J. Pharoah Doss: The audacity of accepting Trump’s challenge

In 2016, Republican presidential nominee Donald Trump asked Black Americans a simple question: “What do you have to lose?”

Trump initially posed the question during a campaign stop in North Carolina. At his next speech in Michigan, Trump wanted Black voters to consider how much African-American communities have suffered under Democratic control.

Trump cited poverty, high unemployment, failing educational institutions, and violent crime. Trump reiterated that, “If you keep voting for the same people, you will keep getting exactly the same result.” He cautioned that Democrats would choose to hire refugees over unemployed Black youths who had become refugees in their own country.

Democrats condemned Trump for presuming that all Black communities were impoverished and claimed that Trump was hopelessly out of touch with Black voters.

According to Pew Research, during the 2016 presidential election, Black voter turnout fell for the first time in 20 years. The 7-point drop from prior presidential elections was the most significant on record. Despite the dip in Black votes, Trump received 8% of the Black vote—the highest level of support for a Republican candidate since George W. Bush in 2000.

Evidently, a few Black people, primarily men, accepted Trump’s challenge.

During Trump’s administration, inflation was at 2%, wages adjusted for inflation were rising, Black unemployment was at its lowest point in American history, and the economy as a whole thrived.

Trump lost reelection to Democratic nominee Joe Biden.

In defeat, Trump received more Black votes than expected. Democrats denied that Trump’s Black support increased significantly. According to the AP VoteCast survey, Trump had gained only 2 percentage points from 2016, while Edison Research’s 2020 surveys show that 87 percent of Black votes went to Biden, 12 percent to Trump, with 18 percent of Black men and 8 percent of Black women voting for Trump.

Democratic Congresswoman Maxine Waters openly chastised the 18 percent of Black men who did not vote for the Democratic candidate. She said, “For those Black young men who think they can align themselves with Trump, not only are they terribly mistaken, but I will never, ever forgive them for undermining the possibility to help their own people and their own community.”

The Biden administration failed to meet the economic aspirations of their own constituents. Surprisingly, President Biden decided not to run for reelection, and Vice President Kamala Harris emerged as the Democratic presidential nominee, but at this point in time, 73 percent of Americans believed the country was heading in the wrong direction.

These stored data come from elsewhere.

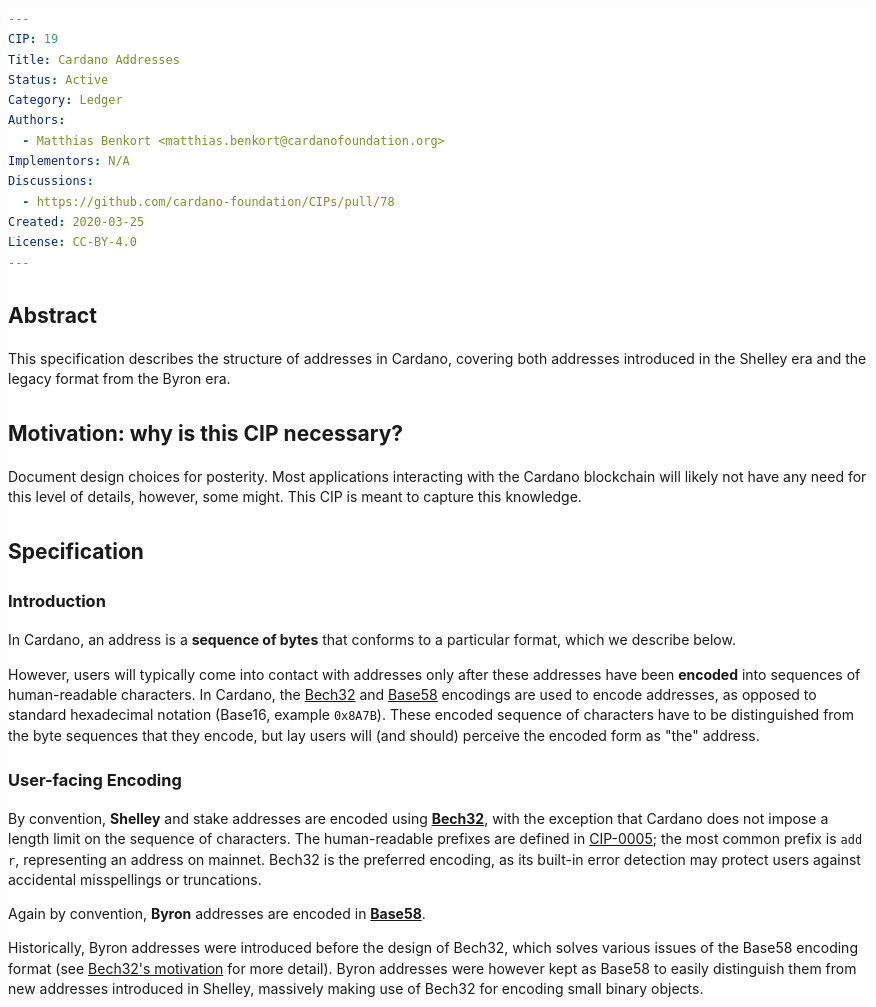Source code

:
 ```yaml
---
CIP: 19
Title: Cardano Addresses
Status: Active
Category: Ledger
Authors:
  - Matthias Benkort <matthias.benkort@cardanofoundation.org>
Implementors: N/A
Discussions:
  - https://github.com/cardano-foundation/CIPs/pull/78
Created: 2020-03-25
License: CC-BY-4.0
---
```


## Abstract

This specification describes the structure of addresses in Cardano, covering both addresses introduced in the Shelley era and the legacy format from the Byron era.

## Motivation: why is this CIP necessary?

Document design choices for posterity. Most applications interacting with the Cardano blockchain will likely not have any need for this level of details, however, some might. This CIP is meant to capture this knowledge. 

## Specification

### Introduction

In Cardano, an address is a **sequence of bytes** that conforms to a particular format, which we describe below.

However, users will typically come into contact with addresses only after these addresses have been **encoded** into sequences of human-readable characters. In Cardano, the [Bech32][] and [Base58][] encodings are used to encode addresses, as opposed to standard hexadecimal notation (Base16, example `0x8A7B`). These encoded sequence of characters have to be distinguished from the byte sequences that they encode, but lay users will (and should) perceive the encoded form as "the" address.

### User-facing Encoding

By convention, **Shelley** and stake addresses are encoded using **[Bech32][]**, with the exception that Cardano does not impose a length limit on the sequence of characters. The human-readable prefixes are defined in [CIP-0005][]; the most common prefix is `addr`, representing an address on mainnet. Bech32 is the preferred encoding, as its built-in error detection may protect users against accidental misspellings or truncations.

Again by convention, **Byron** addresses are encoded in **[Base58][]**.

Historically, Byron addresses were introduced before the design of Bech32, which solves various issues of the Base58 encoding format (see [Bech32's motivation](https://github.com/bitcoin/bips/blob/master/bip-0173.mediawiki#motivation) for more detail). Byron addresses were however kept as Base58 to easily distinguish them from new addresses introduced in Shelley, massively making use of Bech32 for encoding small binary objects.


[ABNF grammar in annex]: https://raw.githubusercontent.com/cardano-foundation/CIPs/master/CIP-0019/CIP-0019-cardano-addresses.abnf
[base58]: https://tools.ietf.org/id/draft-msporny-base58-01.html
[bech32]: https://github.com/bitcoin/bips/blob/master/bip-0173.mediawiki
[BIP-0032]: https://github.com/bitcoin/bips/blob/master/bip-0032.mediawiki
[Byron addresses]: #byron-addresses
[CBOR]: https://www.rfc-editor.org/rfc/rfc8949
[CDDL specification of Byron addresses]: https://raw.githubusercontent.com/cardano-foundation/CIPs/master/CIP-0019/CIP-0019-byron-addresses.cddl
[CIP-0005]: https://github.com/cardano-foundation/CIPs/tree/master/CIP-0005
[CIP-1852]: https://github.com/cardano-foundation/CIPs/blob/master/CIP-1852
[derivation path]: #derivation-path
[pointers]: #pointers
[Shelley addresses]: #shelley-addresses
[Stake addresses]: #stake-addresses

The Harris campaign turned Kamala into the candidate for change, as if she were running against Trump in 2020, and she was never a part of the Biden administration. If their campaign strategy was to distance Harris from Biden’s policies, she needed to explain Biden’s failures and how she would fix them. 

Especially concerning the economy. 

Harris’ campaign suffered a setback when she proposed a federal ban on price gouging in the food industry to lower grocery costs. Both liberal and conservative economists stated Harris’ idea amounts to government price fixing and will create more problems than it solves, potentially leading to food shortages. When asked about Harris’ proposal, Jason Furman, an economic advisor during the Obama administration, said, “This is not sensible policy, and I think the biggest hope is that it ends up being a lot of rhetoric and no reality.”

A recent Howard University study in swing states—Arizona, Michigan, Nevada, North Carolina, Pennsylvania, Wisconsin, and Georgia—found that the majority of Black voters favored Harris, but 18% of Black men supported former President Trump due to his economic policies.

Since Democrats don’t believe there are Black men who will vote for their own economic interests instead of voting for the candidate that looks like them, they have concluded that there must be a more nefarious reason for Black men not to support Harris. Former Democratic President Barack Obama believed that these Black men weren’t behind Harris because they exhibited the same toxic masculinity as Trump, and he felt it was his responsibility to expose it to the public.

Obama remarked that Black women have always had our back. They raised us, worked hard, and made sacrifices. When the system failed us, Black women marched and protested on our behalf. Now you (n-words) are thinking of not voting or even endorsing someone that has a history of disparaging you (n-words). Now you (n-words) believe that putting women down is a sign of being a man. That is not acceptable.

What wasn’t acceptable to the 18 percent of Black men who support Trump’s economic policies was when Harris was asked—what would she have done differently than President Biden during the past four years?

And Harris said, “There’s not a thing that comes to mind.”